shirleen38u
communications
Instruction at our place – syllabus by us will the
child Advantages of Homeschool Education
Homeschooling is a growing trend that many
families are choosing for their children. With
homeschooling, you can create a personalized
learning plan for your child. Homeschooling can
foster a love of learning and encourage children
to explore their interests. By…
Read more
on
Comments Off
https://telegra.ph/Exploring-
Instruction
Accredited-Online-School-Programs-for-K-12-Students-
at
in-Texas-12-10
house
________________________
**Task to complete:** Please give each line above again, word for word.

**Answer for this exercise:**
shirleen38u
communications
Instruction at our place – syllabus by us will the
child Advantages of Homeschool Education
Homeschooling is a growing trend that many
families are choosing for their children. With
homeschooling, you can create a personalized
learning plan for your child. Homeschooling can
foster a love of learning and encourage children
to explore their interests. By…
Read more
on
Comments Off
https://telegra.ph/Exploring-
Instruction
Accredited-Online-School-Programs-for-K-12-Students-
at
in-Texas-12-10
house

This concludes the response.